A sparse-element phased array system based on sequentially multiple focusing for the treatment of large tumors

Abstract

The purpose of this study is the optimal design on High Intensity Focused Ultrasound transducer architecture with sparse-element to reduce the number of RF driving channels required for practical implementation for cost- and time-effective HIFU treatment of tumors. For rapid treatment of large-sized tumor while protecting healthy tissues, volumetric ablation by multiple focusing is one of the promising solutions, which does not require mechanical or electrical beam steering to move focus within a focal area. In the previous study, a numerical optimization with a 1017-element spherical-section ultrasound phased array transducer operating at a frequency of 1.0MHz with 16 cm radius of curvature was performed for the generation of multiple foci. The ultimate design of the current study is the sparse array so as to reduce the number of driving channels and cut down the cost. It is necessary that this design with less number of elements and driving channels shows similar sonication effect with the full array.
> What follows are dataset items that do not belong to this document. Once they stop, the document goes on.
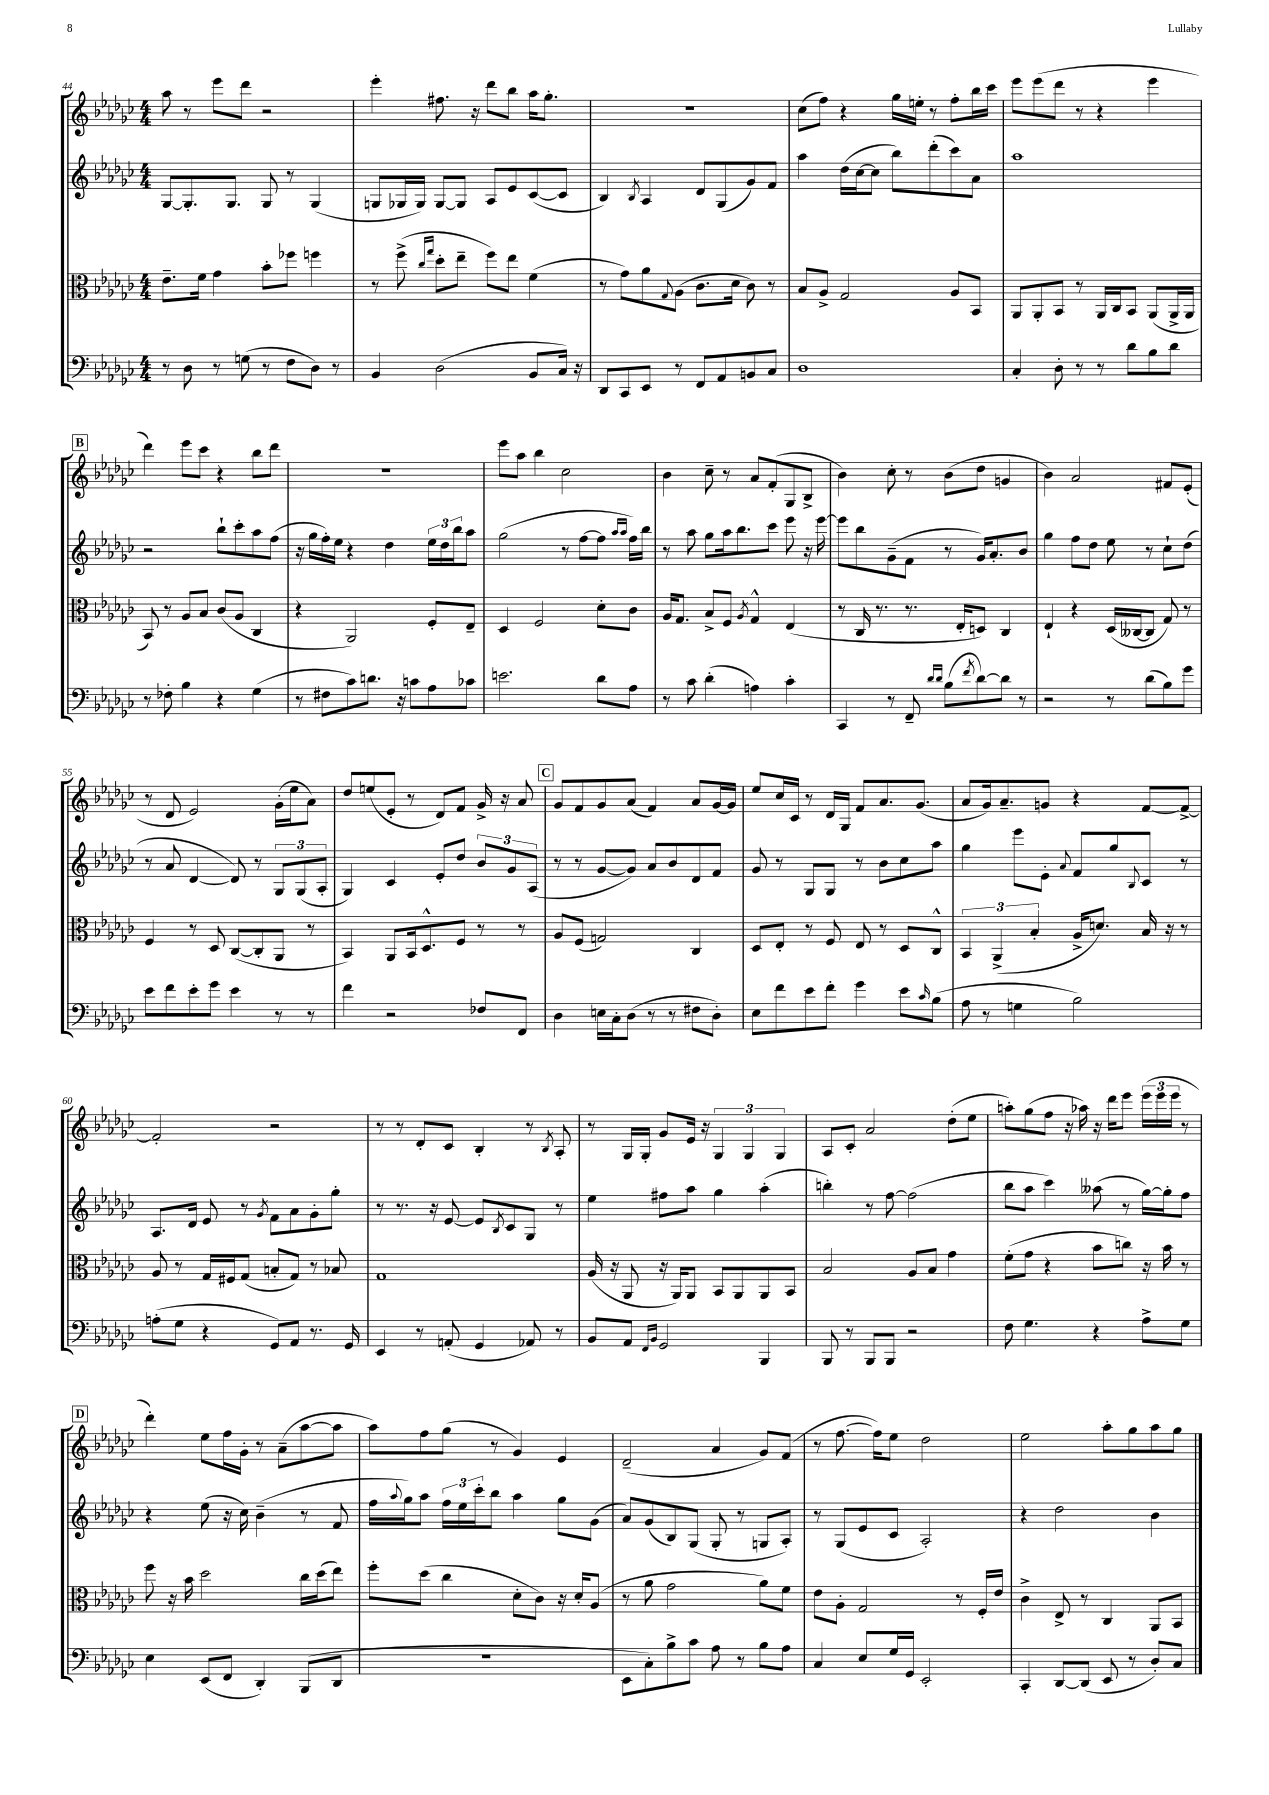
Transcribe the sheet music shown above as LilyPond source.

<<
\new StaffGroup <<
\new Staff = "s0" {
    \clef treble \key ges \major \numericTimeSignature \time 4/4
    aes''8 r8 ees'''8 des'''8 r2 |
    ees'''4-. fis''8. r16 des'''8 bes''8 aes''16 ges''8.-. |
    R1 |
    ces''8( f''8) r4 ges''16 e''16-. r8 f''8-. bes''16 ces'''16 |
    ees'''8 ees'''8( des'''8 r8 r4 ees'''4 |
    \mark \markup { \box "B" } des'''4) ees'''8 ces'''8 r4 bes''8 des'''8 |
    R1 |
    ees'''8 aes''8 bes''4 ces''2 |
    bes'4 ces''8-- r8 aes'8 f'8-.( ges8 bes8-> |
    bes'4) ces''8-. r8 bes'8( des''8 g'4 |
    bes'4) aes'2 fis'8 ees'8-.( |
    r8 des'8 ees'2) ges'16-.( ees''16 aes'8) |
    des''8 e''8( ees'8-. r8 des'8) f'8 ges'16-> r16 aes'8 |
    \mark \markup { \box "C" } ges'8 f'8 ges'8 aes'8( f'4) aes'8 ges'16~ ges'16 |
    ees''8 ces''16 ces'16 r8 des'16 ges16 f'8 aes'8. ges'8.( |
    aes'8 ges'16) aes'8.-- g'8 r4 f'8~ f'8~-> |
    f'2-. r2 |
    r8 r8 des'8-. ces'8 bes4-. r8 \acciaccatura { bes8 } aes8-. |
    r8 ges16 ges16-. ges'8 ees'16 r16 \tuplet 3/2 { ges4 ges4 ges4 } |
    aes8 ces'8-. aes'2 des''8-.( ees''8 |
    a''8-.) ges''8( f''8 r16 aes''16) r16 des'''16 ees'''8 \tuplet 3/2 { ees'''16( ees'''16 ees'''16 } r8 |
    \mark \markup { \box "D" } des'''4-.) ees''8 f''16 ges'16-. r8 aes'8--( aes''8~ aes''8 |
    aes''8) f''8 ges''8( r8 ges'4) ees'4 |
    des'2--( aes'4 ges'8) f'8( |
    r8 f''8.~ f''16) ees''8 des''2 |
    ees''2 aes''8-. ges''8 aes''8 ges''8 \bar "|." |
}
\new Staff = "s1" {
    \clef treble \key ges \major \numericTimeSignature \time 4/4
    ges8~ ges8.-. ges8. ges8 r8 ges4( |
    g8 ges16 ges16) ges8~ ges8 aes8 ees'8 ces'8~( ces'8 |
    bes4) \acciaccatura { bes8 } aes4 des'8 ges8( ges'8) f'8 |
    aes''4 des''16( ces''16~ ces''8 bes''8) des'''8-.( ces'''8) aes'8 |
    aes''1 |
    \mark \markup { \box "B" } r2 bes''8-! ces'''8-. aes''8 f''8( |
    r16 ges''16 f''16-.) ees''16 r4 des''4 \tuplet 3/2 { ees''16 des''16 bes''16 } aes''8 |
    ges''2( r8 f''8~ f''8 \grace { aes''16 aes''16 } f''16) bes''16 |
    r8 aes''8 ges''8 aes''16 bes''8. ces'''8 ees'''8 r16 ees'''16~ |
    ees'''8 bes''8 ges'8--( f'8 r8 ges'16) aes'8.-. bes'8 |
    ges''4 f''8 des''8 ees''8 r8 ces''8-! des''8( |
    r8 aes'8 des'4~ des'8) r8 \tuplet 3/2 { ges8 ges8( aes8-. } |
    ges4) ces'4 ees'8-. des''8 \tuplet 3/2 { bes'8 ges'8 aes8( } |
    \mark \markup { \box "C" } r8 r8 ges'8~ ges'8) aes'8 bes'8 des'8 f'8 |
    ges'8 r8 ges8 ges8 r8 bes'8 ces''8 aes''8 |
    ges''4 ees'''8 ees'8-. \appoggiatura { aes'8 } f'8 ges''8 \appoggiatura { bes8 } ces'8 r8 |
    aes8. des'16 ees'8 r8 \acciaccatura { ges'8 } f'8 aes'8 ges'8-. ges''8-. |
    r8 r8. r16 ees'8~ ees'8 \acciaccatura { bes8 } ces'8 ges8 r8 |
    ees''4 fis''8 aes''8 ges''4 aes''4-.( |
    b''4-.) r8 f''8~ f''2( |
    bes''8 aes''8 ces'''4) aeses''8( r8 ges''16~) ges''16-. f''8 |
    \mark \markup { \box "D" } r4 ees''8( r16 ces''16) bes'4--( r8 f'8 |
    f''16 \appoggiatura { aes''8 } ges''16) aes''8 \tuplet 3/2 { f''16 ees''16 ces'''16-. } bes''8 aes''4 ges''8 ges'8( |
    aes'8) ges'8( bes8) ges8( ges8-. r8 g8 aes8-.) |
    r8 ges8( ees'8 ces'8 aes2-.) |
    r4 des''2 bes'4 \bar "|." |
}
\new Staff = "s2" {
    \clef alto \key ges \major \numericTimeSignature \time 4/4
    ees'8.-- f'16 ges'4 bes'8-. fes''8 f''4 |
    r8 f''8->( \grace { ces''16 ges''16 } des''8-. ees''8-- f''8) ees''8 f'4( |
    r8 ges'8) aes'8 \appoggiatura { ges8 } aes8( ces'8. des'16 ces'8) r8 |
    bes8 aes8-> ges2 aes8 bes,8 |
    aes,8 aes,8-. bes,8 r8 aes,16 ces16 bes,8 aes,8( aes,16-> aes,16 |
    \mark \markup { \box "B" } bes,8) r8 aes8 bes8 ces'8( aes8 ces4 |
    r4 aes,2) f8-. ees8-- |
    des4 f2 des'8-. ces'8 |
    aes16 ges8. bes8-> f8 \acciaccatura { aes8 } ges4-^ ees4( |
    r8 ces16 r8. r8. ees16-. d8) ces4 |
    ees4-! r4 des16( ceses16~ ceses8 ges8) r8 |
    f4 r8 des8 ces8~( ces8-. aes,8 r8 |
    bes,4) aes,8 bes,16 des8.-^ f8 r8 r8 |
    \mark \markup { \box "C" } aes8 f8( g2) ces4 |
    des8 ees8-. r8 f8 ees8 r8 des8 ces8-^ |
    \tuplet 3/2 { bes,4 aes,4->( bes4-. } aes16-> d'8.) bes16 r16 r8 |
    aes8 r8 ges16 fis16 ges8( b8-. ges8) r8 bes8 |
    ges1 |
    aes16( r16 aes,8 r16 aes,16) aes,8 bes,8 aes,8 aes,8 bes,8 |
    bes2 aes8 bes8 ges'4 |
    f'8-.( ges'8 r4 bes'8 c''8) r16 bes'16 r8 |
    \mark \markup { \box "D" } f''8 r16 bes'16 des''2 ces''16 des''16( ees''8) |
    f''8-. des''8( ces''4 des'8-. ces'8) r16 des'16-. aes8( |
    r8 aes'8 ges'2 aes'8) f'8 |
    ees'8 aes8-. ges2 r8 f16-. ees'16 |
    ces'4-> ees8-> r8 ces4 aes,8 bes,8 \bar "|." |
}
\new Staff = "s3" {
    \clef bass \key ges \major \numericTimeSignature \time 4/4
    r8 des8 r8 g8( r8 f8 des8) r8 |
    bes,4 des2( bes,8 ces16) r16 |
    des,8 ces,8 ees,8 r8 f,8 aes,8 b,8 ces8 |
    des1 |
    ces4-. des8-. r8 r8 des'8 bes8 des'8 |
    \mark \markup { \box "B" } r8 fes8-. bes4 r4 ges4( |
    r8 fis8 ces'8) d'8. r16 c'8 aes8 ces'8 |
    e'2. des'8 aes8 |
    r8 ces'8 des'4-.( a4) ces'4-. |
    ces,4 r8 f,8-- \grace { des'16 des'16 } bes8( \acciaccatura { f'8 } des'8~) des'8 r8 |
    r2 r8 des'8( bes8) ges'8 |
    ees'8 f'8 ees'8-. ges'8 ees'4 r8 r8 |
    f'4 r2 fes8 f,8 |
    \mark \markup { \box "C" } des4 e16 ces16-. des8( r8 r8 fis8 des8-.) |
    ees8 f'8 ees'8 f'8-. ges'4 ees'8 \grace { ces'16 } bes8( |
    aes8 r8 g4 bes2) |
    a8-.( ges8 r4 ges,8) aes,8 r8. ges,16 |
    ees,4 r8 a,8-.( ges,4 aes,8) r8 |
    bes,8 aes,8 \grace { f,16 bes,16 } ges,2 bes,,4 |
    bes,,8 r8 bes,,8 bes,,8 r2 |
    f8 ges4. r4 aes8-> ges8 |
    \mark \markup { \box "D" } ees4 ees,8( f,8 des,4-.) bes,,8( des,8 |
    R1 |
    ees,8 ces8-.) bes8-> ces'8 aes8 r8 bes8 aes8 |
    ces4 ees8 ges16 ges,16 ees,2-. |
    ces,4-. des,8~ des,8( ees,8 r8 des8-.) ces8 \bar "|." |
}
>>
>>
\layout { \context { \Score currentBarNumber = #44 } }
The distribution of the reduced number of elements in the sparse array can be optimized by the incorporation of genetic algorithms to achieve acceptable properties for the radiation pattern. The simulation results of the optimized sparse array showed that the suggested distributional pattern of phased array achieved a well-defined focal zone with multiple foci at the aimed area. In conclusion, a sparse array can benefit from the reduction of the number of driving channels to achieve similar sonication effect with the full array.